金北周后槽牙咬碎了,低着头在手机上操作,也不知在干些什么。

葛琪催他吃点东西。

金北周亮出手机,怼到他们眼皮子下,让众人看见他的鬼操作。

神神秘秘半天,就改了两个微信名。

一个他自己的,叫“离婚不庆祝”。

一个是路樱的,叫“离婚庆祝了”。

众人:“......”

像小孩跟伙伴吵架后放出的记仇狠话。

幼稚又没力道。

-

葛琪离婚的事就这么敲定了。

而金斯年那边似乎很配合,一到日子就去办了证。

没挽回,没求和,没撕破脸,非常顺利。

是体面人、成年人的做法。

有他们作对比,路樱越发认定金北周是条贱狗。

但她没心思再去挣扎,既然暂时失去自由,她便利用这段时间疯狂地汲取知识,学习如何经营一家公司。

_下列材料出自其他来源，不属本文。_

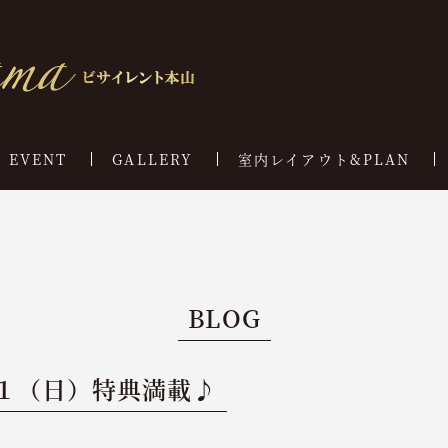
EVENT
GALLERY
室内レイアウト&PLAN
BLOG
１（日）特典満載♪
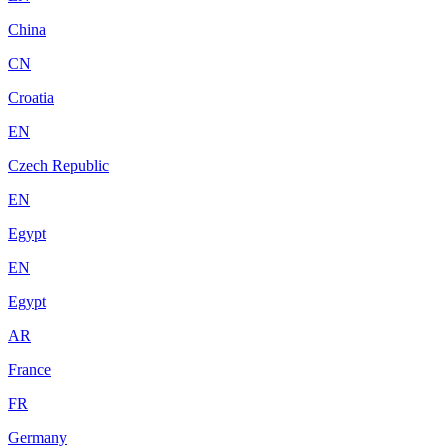
China
CN
Croatia
EN
Czech Republic
EN
Egypt
EN
Egypt
AR
France
FR
Germany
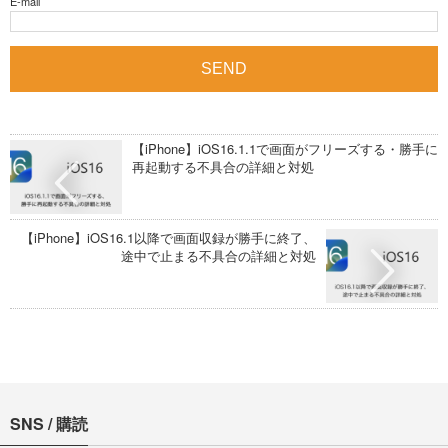
E-mail
【iPhone】iOS16.1.1で画面がフリーズする・勝手に
再起動する不具合の詳細と対処
【iPhone】iOS16.1以降で画面収録が勝手に終了、
途中で止まる不具合の詳細と対処
SNS / 購読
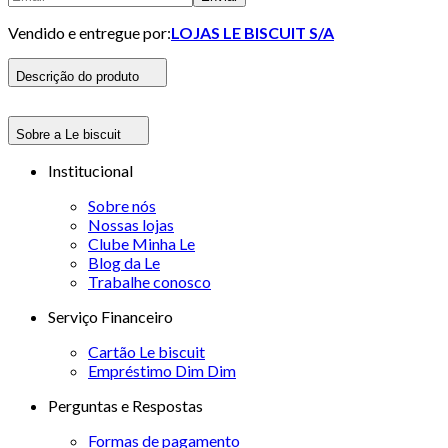
Vendido e entregue por:
LOJAS LE BISCUIT S/A
Descrição do produto
Sobre a Le biscuit
Institucional
Sobre nós
Nossas lojas
Clube Minha Le
Blog da Le
Trabalhe conosco
Serviço Financeiro
Cartão Le biscuit
Empréstimo Dim Dim
Perguntas e Respostas
Formas de pagamento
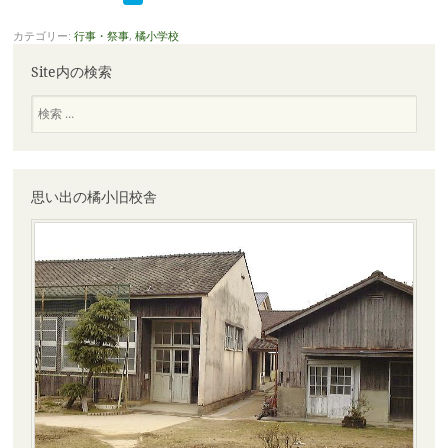
カテゴリー:
行事・祭事
,
橘小学校
Site内の検索
検
索
思い出の橘小旧校舎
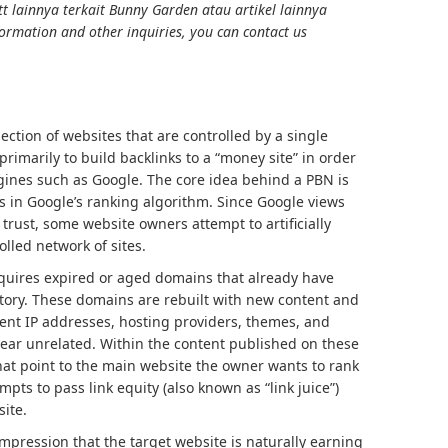
 lainnya terkait Bunny Garden atau artikel lainnya
ormation and other inquiries, you can contact us
lection of websites that are controlled by a single
rimarily to build backlinks to a “money site” in order
ngines such as Google. The core idea behind a PBN is
s in Google’s ranking algorithm. Since Google views
 trust, some website owners attempt to artificially
lled network of sites.
cquires expired or aged domains that already have
istory. These domains are rebuilt with new content and
rent IP addresses, hosting providers, themes, and
ear unrelated. Within the content published on these
 that point to the main website the owner wants to rank
mpts to pass link equity (also known as “link juice”)
site.
impression that the target website is naturally earning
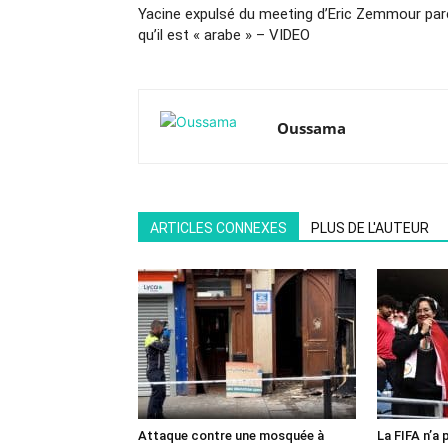
Yacine expulsé du meeting d’Eric Zemmour par
qu’il est « arabe » – VIDEO
Oussama
ARTICLES CONNEXES
PLUS DE L'AUTEUR
Attaque contre une mosquée à
La FIFA n’a 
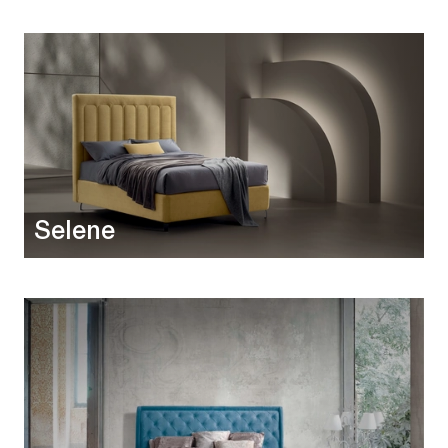
Selene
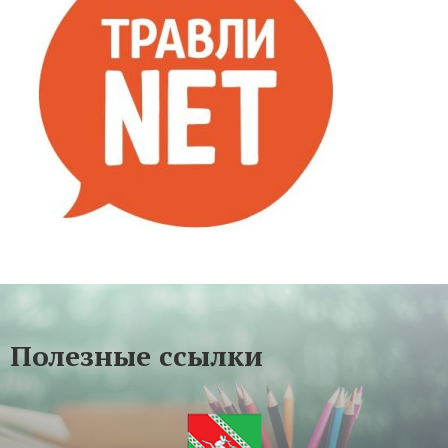
Полезные ссылки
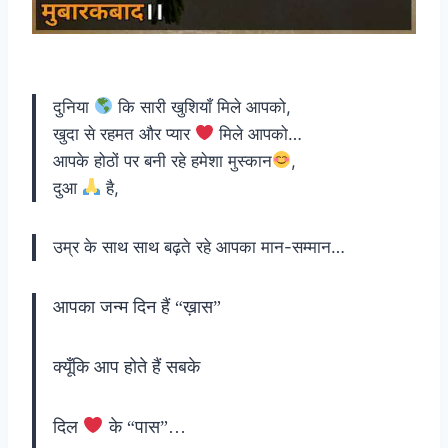
दुनिया
कि सारी खुशियाँ मिले आपको,
खुदा से रहमत और प्यार
मिले आपको…
आपके होठों पर बनी रहे हमेशा मुस्कान
,
दुआ
है,
उम्र के साथ साथ बढ़ते रहे आपका मान-सम्मान…
आपका जन्म दिन हैं “ख़ास”
क्यूँकि आप होते हैं सबके
दिल
के “पास”…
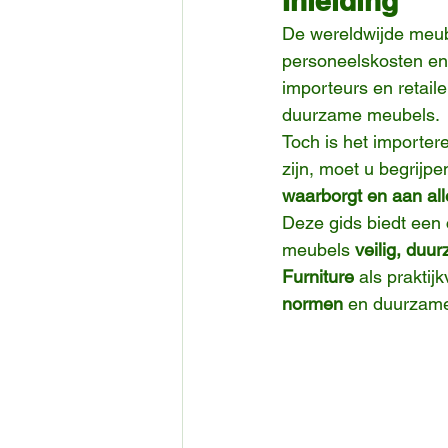
Inleiding
De wereldwijde meub
personeelskosten en 
importeurs en retailer
duurzame meubels.
Toch is het importer
zijn, moet u begrijpe
waarborgt en aan all
Deze gids biedt een 
meubels 
veilig, duu
Furniture
 als prakti
normen
 en duurzame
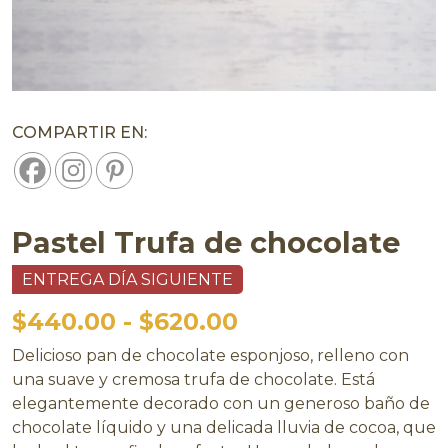
COMPARTIR EN:
Pastel Trufa de chocolate
ENTREGA DÍA SIGUIENTE
$
440.00
-
$
620.00
Delicioso pan de chocolate esponjoso, relleno con
una suave y cremosa trufa de chocolate. Está
elegantemente decorado con un generoso baño de
chocolate líquido y una delicada lluvia de cocoa, que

金北周对运营公司有丰富的经验,路樱用起来毫不客气,她将敌人朝我扔泥巴,我用泥巴栽荷花贯彻了个彻底。

时间转眼进入到八月。

下个月是路樱预产期。

路樱学习的劲头不减,但金北周被医生确诊孕反。

孕期焦虑症,并提醒,要预防产后抑郁症。

金北周整夜整夜睡不着,婴儿房接连改了五遍都不大满意,路樱生产的医院和医生背景查到祖上三代,连旁系都没放过。

而路樱的吃穿用度全部要经过他手,他不点头过目不能送进别墅。

棋院原本的负责人董渺因母亲得了重病,想要辞职回老家陪伴照顾母亲,想法还没付诸行动就被金北周察觉。

他悄悄约董渺出来见面。

“董哥你是外公带出来的学生,”金北周放低姿态,“樱樱马上临产,棋院现在离不了你,我把阿姨接过来,这边有最好的医生和条件,您帮她再扛一段时间,行吗?”

董渺叹气:“我还没来得及跟樱樱说。”

“目前阶段,她身边的一切都最好保持原状,”金北周诚恳道,“我怕变动会让她不适应,我负责阿姨所有开销。”

董渺好笑:“其实不适应的是你才对。”

这男人一点风吹草动就蓄势待发的状态,连棋院小朋友的家长都看出来了。

金北周不否认这点。

董渺望着他:“你私下找我聊,是怕樱樱求我吧?”

金北周自己把腰折断都没关系,但他不喜欢看路樱低头求人。

董渺印象中的金北周一向如此。

从未变过。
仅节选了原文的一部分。